山谷空幽,寥无人迹。林木繁茂,蓊蓊郁郁。
清泉汩汩,流水潺潺,汇成一方深潭。
潭边兰草丛生,一群麋鹿腾跃。潭中浮藻随波,几条游鱼摆尾。
鱼多无奇,成群而游,似是悠闲自在,唯有一条与众不同,独处一边。其上三色流纹相绕,光彩绚丽,煞是奇异。
“啊,又是一个明媚的清晨。”三色鱼心中欢快,摇头摆尾,游向常去的一处泉眼。倏忽而至,带起一抹淡淡的虹芒。
泉眼不大,但却有丝丝缕缕白气冒出,隐隐有灵动之意。
“这灵气越来越稀薄了,看来下次得换地方了。”三色鱼心中嘀咕,摇了摇头。随即也不再多想,游到泉眼之上,静静悬浮,开始吐纳。丝丝缕缕的白气被吸引,在三色鱼嘴边汇聚,被其吞吸,点点浊息被排出,沉心修行。
兽之通灵可修行者,谓之妖。
如此这般过了大半日,太阳已是渐渐西斜。泉眼之中不再有灵气冒出,三色鱼缓缓睁开眼,准备结束今日的修行。
就在此时,远处隐约响起了轻微的嘶嘶之声,并不太响,却给人一种不祥的预感。三色鱼隐约觉得不妙,一划鳍,转身,向发声之处看去。这一看不打紧,三色鱼骤然鼓起鱼眼,吓得大惊失色,急忙转身逃遁。

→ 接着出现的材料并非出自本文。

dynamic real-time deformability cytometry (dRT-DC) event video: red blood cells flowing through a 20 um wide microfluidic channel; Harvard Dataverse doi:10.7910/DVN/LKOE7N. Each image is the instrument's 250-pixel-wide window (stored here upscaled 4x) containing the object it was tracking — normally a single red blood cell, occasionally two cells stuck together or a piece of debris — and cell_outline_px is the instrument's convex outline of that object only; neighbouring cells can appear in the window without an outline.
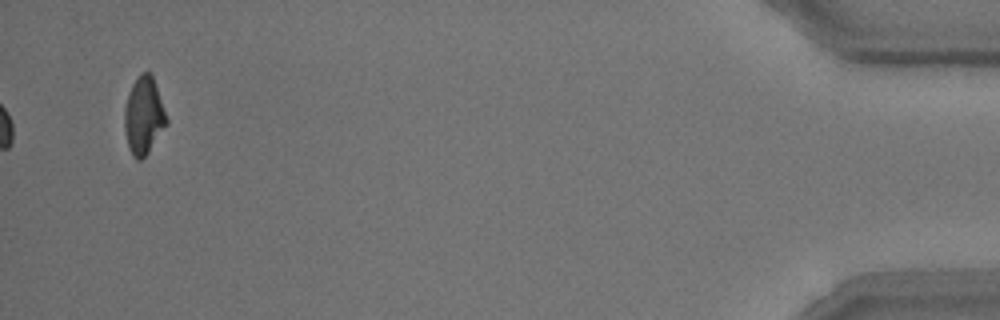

只见一块赤红巨石由远及近,裹挟着滚滚火光,撕裂空气,飞速而来。最初的轻微嘶嘶声早已变成隆隆巨响,其间更是夹杂着音爆之声,声威慑人。隐隐间更是有莫大威压散出。而在其后远处,天穹似乎被强行撕开破了一个大洞,莫名气息流转,似乎时空都为之错乱。
三色鱼慌忙逃窜。其他生灵也发现不对,惊恐的想要逃跑,可是以他们的速度,这样的状况下,想逃,却为时已晚。
“轰隆隆隆隆......”,巨响惊天,巨石坠入潭中,激起数百丈的水波,巨浪滔天而起,涌向四周。潭水本极深,可巨石却砸开近乎半潭水,生生砸到潭底,开出了一个巨坑,水流裹着碎石四溅,若从上方看去,此坑足有百丈,深不见底。
三色鱼被裹挟在一股混乱的水流中,在岩缝中乱撞,晕头转向。
半晌,巨响终是渐渐消弭,混乱终是渐渐平息。三色鱼也渐渐恢复了清醒,但两耳还回荡着轰鸣,嗡嗡作响。三色鱼抬眼看去,四周一片狼藉。潭中赫然出现了一个大坑,向四周蔓延出无数大大小小的裂缝,有的细如游丝,有的有手臂粗细,还有的竟差不多能塞下一块大石。
大坑周围的水中冒泡,隐约有沸腾的迹象,其上更是有不少漂浮的鱼尸,有的被撞得散了架,有的甚至一边烧焦,一边破碎,血雾弥漫,惨不忍睹。潭周围倒卷回的水,半晌还不能填满巨坑,浪花带着几具鹿的尸骸,鲜红的仿如刚下过一场血雨。
三色鱼目中泛红,虽然它平时与这些未开灵智的凡鱼凡兽甚少交集,但同族之惨状也让它不由惊怒。
“我不会让你们死得不明不白的。”三色鱼心中怒吼,竟忘记了恐惧,一划鳍便向着那大坑游去。
坑中隐约亮起一道红芒,但由于被水冲走太远,三色鱼并未注意到这一点,而是继续全力游去。却仿如游向地狱。
片刻,虹芒闪过,三色鱼到了坑边,它没有贸然下去,虽说惊怒,却没有失去理智,毕竟这事来得诡异,而且若是它被这石头正中砸到,怕也是一个死,还有那苍穹之洞,更是透着诡异,让它不由得迟疑。
它围绕着这大坑游了好几圈,仔细观察了很久,坑中却不再有丝毫动静,于是它小心翼翼的向坑中游去。
坑很大,呈椭球形,亦很深,足有数百丈。三色鱼缓缓下去,不时向上游两下,确保后路无忧。
终于,它游到了坑底。此地光线近乎没有,过度安静的气氛让地有了几分阴森。一块巨石矗立,边上的潭水还微微发烫。巨石不是飞来时的滚滚火红,而是通体透出一丝阴冷的黑,黑得似乎没有一点杂质。
三色鱼不由得打了一个寒战,心中有了一丝不安,但想到同族的惨死,又有一丝不甘。
三色鱼鼓去勇气,在又绕着巨石游了两圈无事后,猛地冲上前,紧贴着巨石。三色鱼惊恐了一下,但并未有什么事发生。僵了一会儿,它渐渐放下心来,凑上去仔细观察起来。
只见巨石上并不光滑,虽都是黑色,但颜色深浅不同,形成了很多各异的花纹,细细看去,仿如宫阙楼阁,甚至还有着一座大殿,气势恢宏。但吸引三色鱼的却并不是这些,而是一幅鱼的图。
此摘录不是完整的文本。